Major trauma: the unseen financial burden to trauma centres, a descriptive multicentre analysisKate Curtis A B C G , Mary Lam D , Rebecca Mitchell E , Cara Dickson B and Karon McDonnell F
A Sydney Nursing School, University of Sydney, 88 Mallet Street, Camperdown, NSW 2050, Australia.
B St George Hospital, Gray Street, Kogarah, NSW 2217, Australia. Email: email@example.com
C The George Institute for Global Health, George Street, Sydney, NSW 2000, Australia.
D Faculty of Health Sciences, University of Sydney, Sydney, NSW 2141, Australia. Email: firstname.lastname@example.org
E Transport and Road Safety Research, University of New South Wales, NSW 2033, Australia. Email: email@example.com
F St Vincent’s Hospital, Darlinghurst, Sydney, NSW 2010, Australia. Email: firstname.lastname@example.org
G Corresponding author. Email: email@example.com
Australian Health Review 38(1) 30-37 https://doi.org/10.1071/AH13061
Submitted: 22 March 2013 Accepted: 18 September 2013 Published: 18 November 2013
Objective This research examines the existing funding model for in-hospital trauma patient episodes in New South Wales (NSW), Australia and identifies factors that cause above-average treatment costs. Accurate information on the treatment costs of injury is needed to guide health-funding strategy and prevent inadvertent underfunding of specialist trauma centres, which treat a high trauma casemix.
Methods Admitted trauma patient data provided by 12 trauma centres were linked with financial data for 2008–09. Actual costs incurred by each hospital were compared with state-wide Australian Refined Diagnostic Related Groups (AR-DRG) average costs. Patient episodes where actual cost was higher than AR-DRG cost allocation were examined.

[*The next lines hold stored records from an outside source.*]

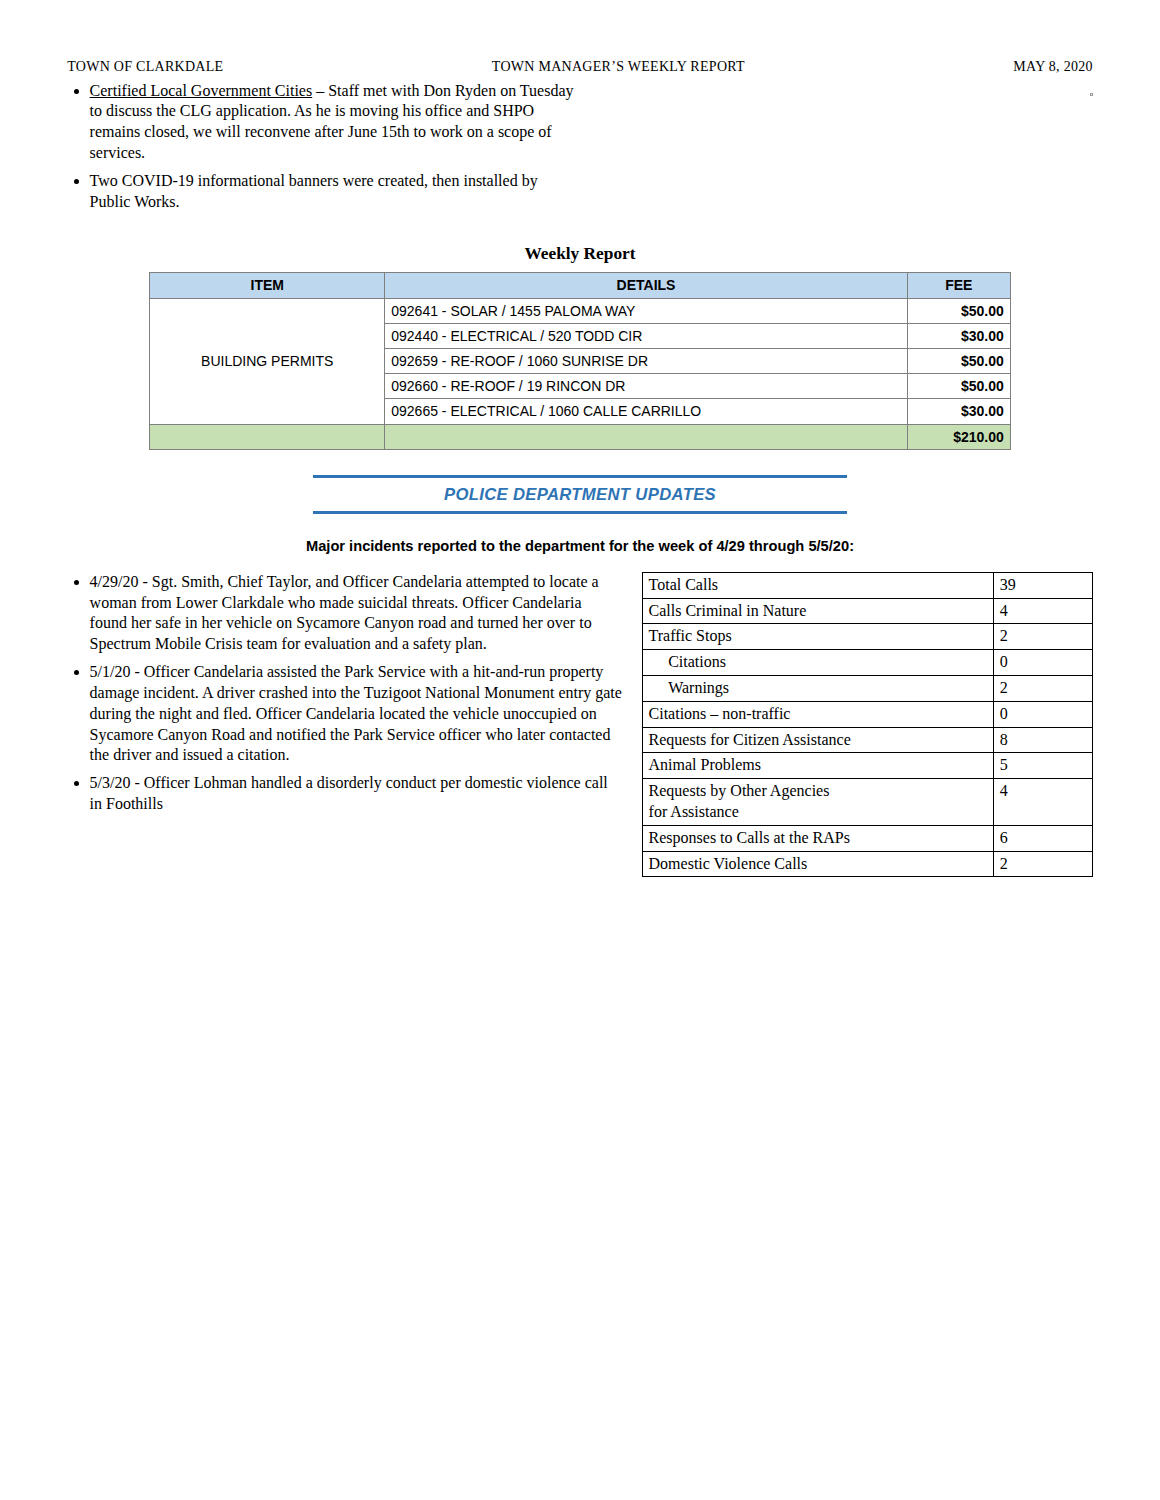TOWN OF CLARKDALE TOWN MANAGER’S WEEKLY REPORT MAY 8, 2020
Certified Local Government Cities – Staff met with Don Ryden on Tuesday to discuss the CLG application. As he is moving his office and SHPO remains closed, we will reconvene after June 15th to work on a scope of services.
Two COVID-19 informational banners were created, then installed by Public Works.
Weekly Report
| ITEM | DETAILS | FEE |
| --- | --- | --- |
| BUILDING PERMITS | 092641 - SOLAR / 1455 PALOMA WAY | $50.00 |
| 092440 - ELECTRICAL / 520 TODD CIR | $30.00 |
| 092659 - RE-ROOF / 1060 SUNRISE DR | $50.00 |
| 092660 - RE-ROOF / 19 RINCON DR | $50.00 |
| 092665 - ELECTRICAL / 1060 CALLE CARRILLO | $30.00 |
| | | $210.00 |
POLICE DEPARTMENT UPDATES
Major incidents reported to the department for the week of 4/29 through 5/5/20:
4/29/20 - Sgt. Smith, Chief Taylor, and Officer Candelaria attempted to locate a woman from Lower Clarkdale who made suicidal threats. Officer Candelaria found her safe in her vehicle on Sycamore Canyon road and turned her over to Spectrum Mobile Crisis team for evaluation and a safety plan.
5/1/20 - Officer Candelaria assisted the Park Service with a hit-and-run property damage incident. A driver crashed into the Tuzigoot National Monument entry gate during the night and fled. Officer Candelaria located the vehicle unoccupied on Sycamore Canyon Road and notified the Park Service officer who later contacted the driver and issued a citation.
5/3/20 - Officer Lohman handled a disorderly conduct per domestic violence call in Foothills
| Total Calls | 39 |
| Calls Criminal in Nature | 4 |
| Traffic Stops | 2 |
| Citations | 0 |
| Warnings | 2 |
| Citations – non-traffic | 0 |
| Requests for Citizen Assistance | 8 |
| Animal Problems | 5 |
| Requests by Other Agencies for Assistance | 4 |
| Responses to Calls at the RAPs | 6 |
| Domestic Violence Calls | 2 |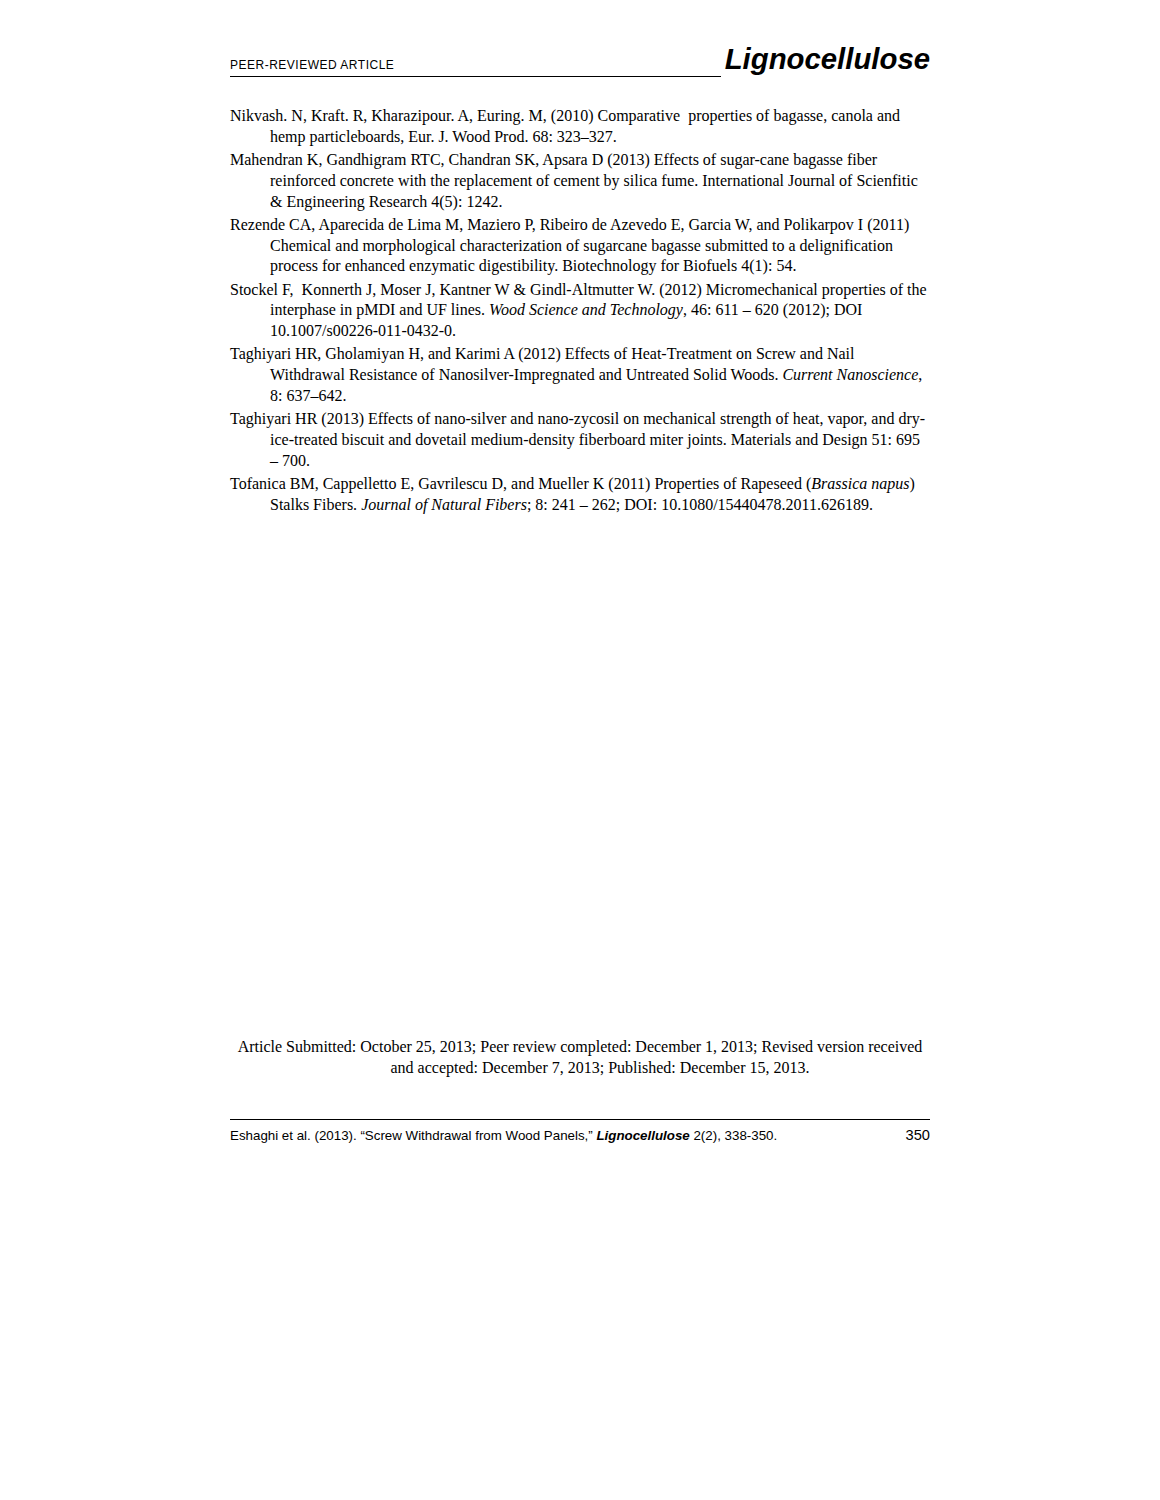Peer-Reviewed Article
Lignocellulose
Nikvash. N, Kraft. R, Kharazipour. A, Euring. M, (2010) Comparative properties of bagasse, canola and hemp particleboards, Eur. J. Wood Prod. 68: 323–327.
Mahendran K, Gandhigram RTC, Chandran SK, Apsara D (2013) Effects of sugar-cane bagasse fiber reinforced concrete with the replacement of cement by silica fume. International Journal of Scienfitic & Engineering Research 4(5): 1242.
Rezende CA, Aparecida de Lima M, Maziero P, Ribeiro de Azevedo E, Garcia W, and Polikarpov I (2011) Chemical and morphological characterization of sugarcane bagasse submitted to a delignification process for enhanced enzymatic digestibility. Biotechnology for Biofuels 4(1): 54.
Stockel F, Konnerth J, Moser J, Kantner W & Gindl-Altmutter W. (2012) Micromechanical properties of the interphase in pMDI and UF lines. Wood Science and Technology, 46: 611 – 620 (2012); DOI 10.1007/s00226-011-0432-0.
Taghiyari HR, Gholamiyan H, and Karimi A (2012) Effects of Heat-Treatment on Screw and Nail Withdrawal Resistance of Nanosilver-Impregnated and Untreated Solid Woods. Current Nanoscience, 8: 637–642.
Taghiyari HR (2013) Effects of nano-silver and nano-zycosil on mechanical strength of heat, vapor, and dry-ice-treated biscuit and dovetail medium-density fiberboard miter joints. Materials and Design 51: 695 – 700.
Tofanica BM, Cappelletto E, Gavrilescu D, and Mueller K (2011) Properties of Rapeseed (Brassica napus) Stalks Fibers. Journal of Natural Fibers; 8: 241 – 262; DOI: 10.1080/15440478.2011.626189.
Article Submitted: October 25, 2013; Peer review completed: December 1, 2013; Revised version received and accepted: December 7, 2013; Published: December 15, 2013.
Eshaghi et al. (2013). “Screw Withdrawal from Wood Panels,” Lignocellulose 2(2), 338-350.
350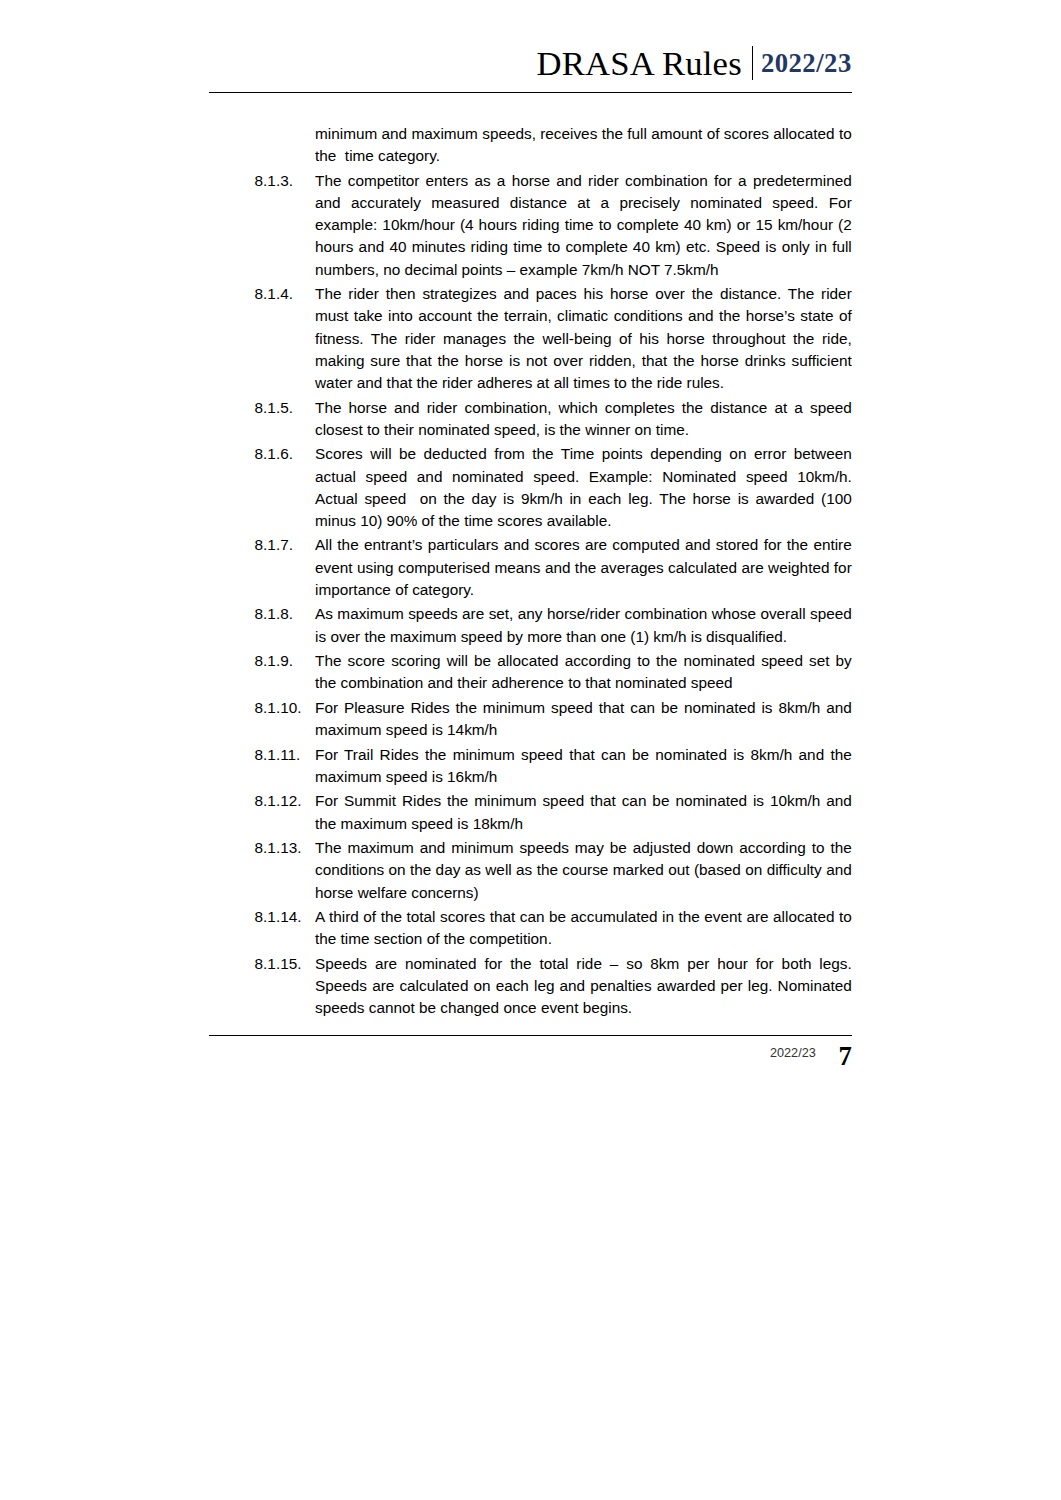DRASA Rules 2022/23
minimum and maximum speeds, receives the full amount of scores allocated to the time category.
8.1.3. The competitor enters as a horse and rider combination for a predetermined and accurately measured distance at a precisely nominated speed. For example: 10km/hour (4 hours riding time to complete 40 km) or 15 km/hour (2 hours and 40 minutes riding time to complete 40 km) etc. Speed is only in full numbers, no decimal points – example 7km/h NOT 7.5km/h
8.1.4. The rider then strategizes and paces his horse over the distance. The rider must take into account the terrain, climatic conditions and the horse’s state of fitness. The rider manages the well-being of his horse throughout the ride, making sure that the horse is not over ridden, that the horse drinks sufficient water and that the rider adheres at all times to the ride rules.
8.1.5. The horse and rider combination, which completes the distance at a speed closest to their nominated speed, is the winner on time.
8.1.6. Scores will be deducted from the Time points depending on error between actual speed and nominated speed. Example: Nominated speed 10km/h. Actual speed on the day is 9km/h in each leg. The horse is awarded (100 minus 10) 90% of the time scores available.
8.1.7. All the entrant’s particulars and scores are computed and stored for the entire event using computerised means and the averages calculated are weighted for importance of category.
8.1.8. As maximum speeds are set, any horse/rider combination whose overall speed is over the maximum speed by more than one (1) km/h is disqualified.
8.1.9. The score scoring will be allocated according to the nominated speed set by the combination and their adherence to that nominated speed
8.1.10. For Pleasure Rides the minimum speed that can be nominated is 8km/h and maximum speed is 14km/h
8.1.11. For Trail Rides the minimum speed that can be nominated is 8km/h and the maximum speed is 16km/h
8.1.12. For Summit Rides the minimum speed that can be nominated is 10km/h and the maximum speed is 18km/h
8.1.13. The maximum and minimum speeds may be adjusted down according to the conditions on the day as well as the course marked out (based on difficulty and horse welfare concerns)
8.1.14. A third of the total scores that can be accumulated in the event are allocated to the time section of the competition.
8.1.15. Speeds are nominated for the total ride – so 8km per hour for both legs. Speeds are calculated on each leg and penalties awarded per leg. Nominated speeds cannot be changed once event begins.
2022/23
7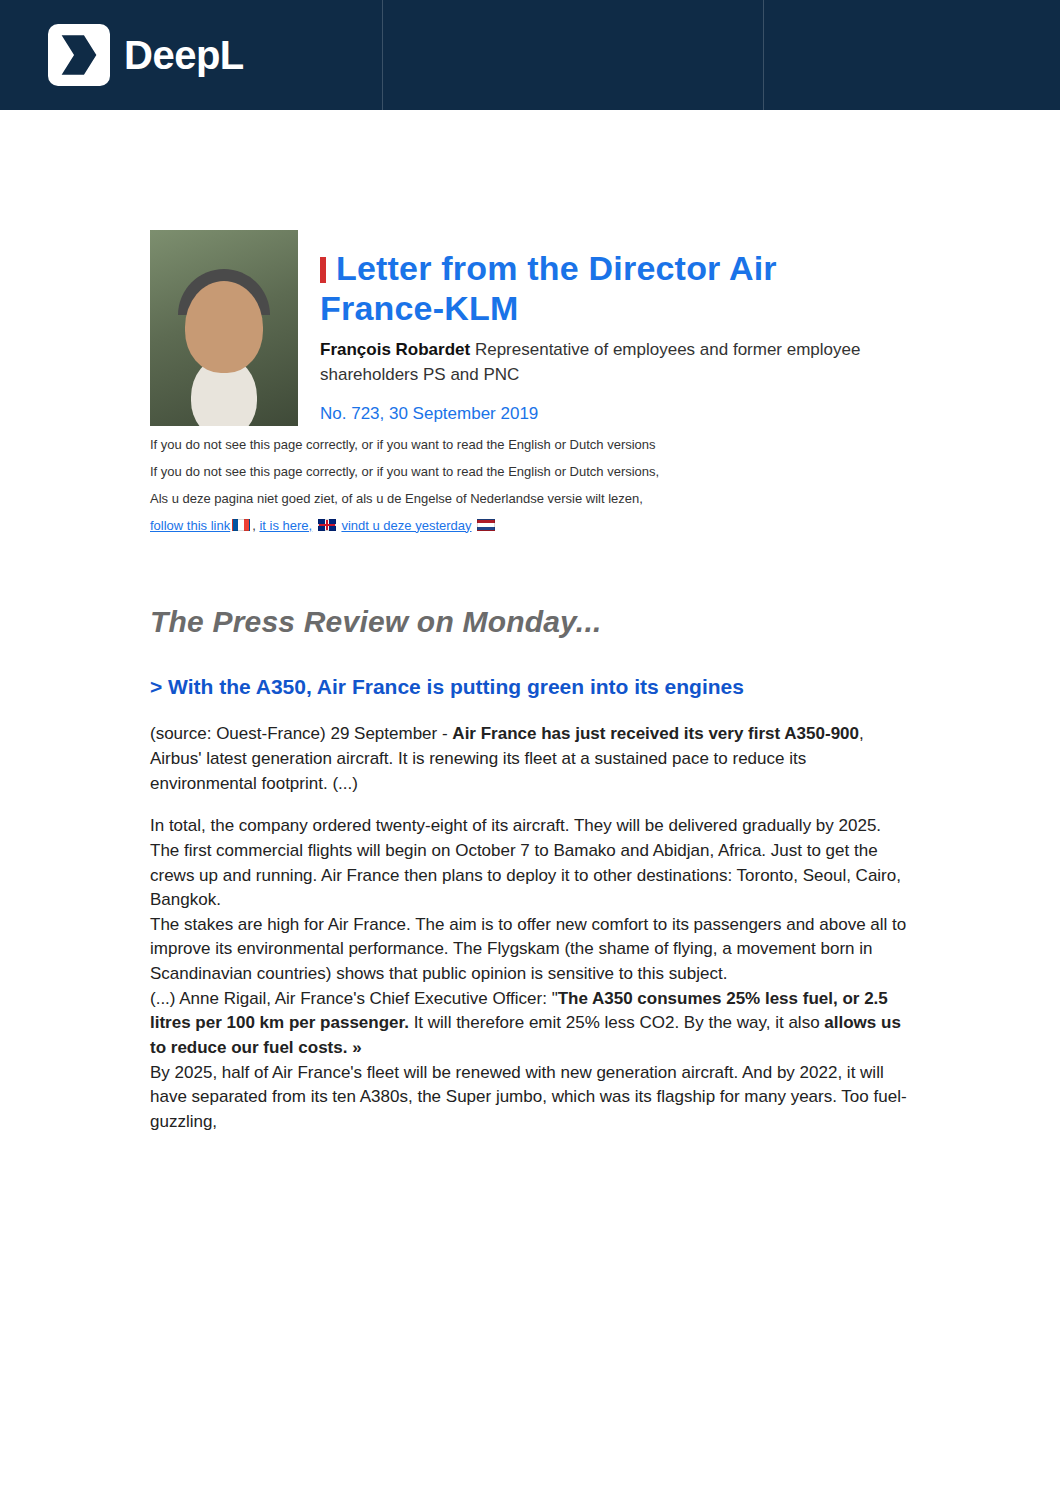DeepL
Letter from the Director Air France-KLM
François Robardet Representative of employees and former employee shareholders PS and PNC
No. 723, 30 September 2019
If you do not see this page correctly, or if you want to read the English or Dutch versions
If you do not see this page correctly, or if you want to read the English or Dutch versions,
Als u deze pagina niet goed ziet, of als u de Engelse of Nederlandse versie wilt lezen,
follow this link , it is here, vindt u deze yesterday
The Press Review on Monday...
> With the A350, Air France is putting green into its engines
(source: Ouest-France) 29 September - Air France has just received its very first A350-900, Airbus' latest generation aircraft. It is renewing its fleet at a sustained pace to reduce its environmental footprint. (...)
In total, the company ordered twenty-eight of its aircraft. They will be delivered gradually by 2025. The first commercial flights will begin on October 7 to Bamako and Abidjan, Africa. Just to get the crews up and running. Air France then plans to deploy it to other destinations: Toronto, Seoul, Cairo, Bangkok.
The stakes are high for Air France. The aim is to offer new comfort to its passengers and above all to improve its environmental performance. The Flygskam (the shame of flying, a movement born in Scandinavian countries) shows that public opinion is sensitive to this subject.
(...) Anne Rigail, Air France's Chief Executive Officer: "The A350 consumes 25% less fuel, or 2.5 litres per 100 km per passenger. It will therefore emit 25% less CO2. By the way, it also allows us to reduce our fuel costs. »
By 2025, half of Air France's fleet will be renewed with new generation aircraft. And by 2022, it will have separated from its ten A380s, the Super jumbo, which was its flagship for many years. Too fuel-guzzling,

Results There were 16 693 patients at a total cost of AU$178.7 million. The total costs incurred by trauma centres were $14.7 million above the NSW peer-group average cost estimates. There were 10 AR-DRG where the total cost variance was greater than $500 000. The AR-DRG with the largest proportion of patients were the upper limb injury categories, many of whom had multiple body regions injured and/or a traumatic brain injury (P < 0.001).
Conclusions AR-DRG classifications do not adequately describe the trauma patient episode and are not commensurate with the expense of trauma treatment. A revision of AR-DRG used for trauma is needed.
What is known about this topic? Severely injured trauma patients often have multiple injuries, in more than one body region and the determination of appropriate AR-DRG can be difficult. Pilot research suggests that the AR-DRG do not accurately represent the care that is required for these patients.
What does this paper add? This is the first multicentre analysis of treatment costs and coding variance for major trauma in Australia. This research identifies the limitations of the current AR-DRGS and those that are particularly problematic. The value of linking trauma registry and financial data within each trauma centre is demonstrated.
What are the implications for practitioners? Further work should be conducted between trauma services, clinical coding and finance departments to improve the accuracy of clinical coding, review funding models and ensure that AR-DRG allocation is commensurate with the expense of trauma treatment.
Additional keywords: cost, injury, health economics, health services.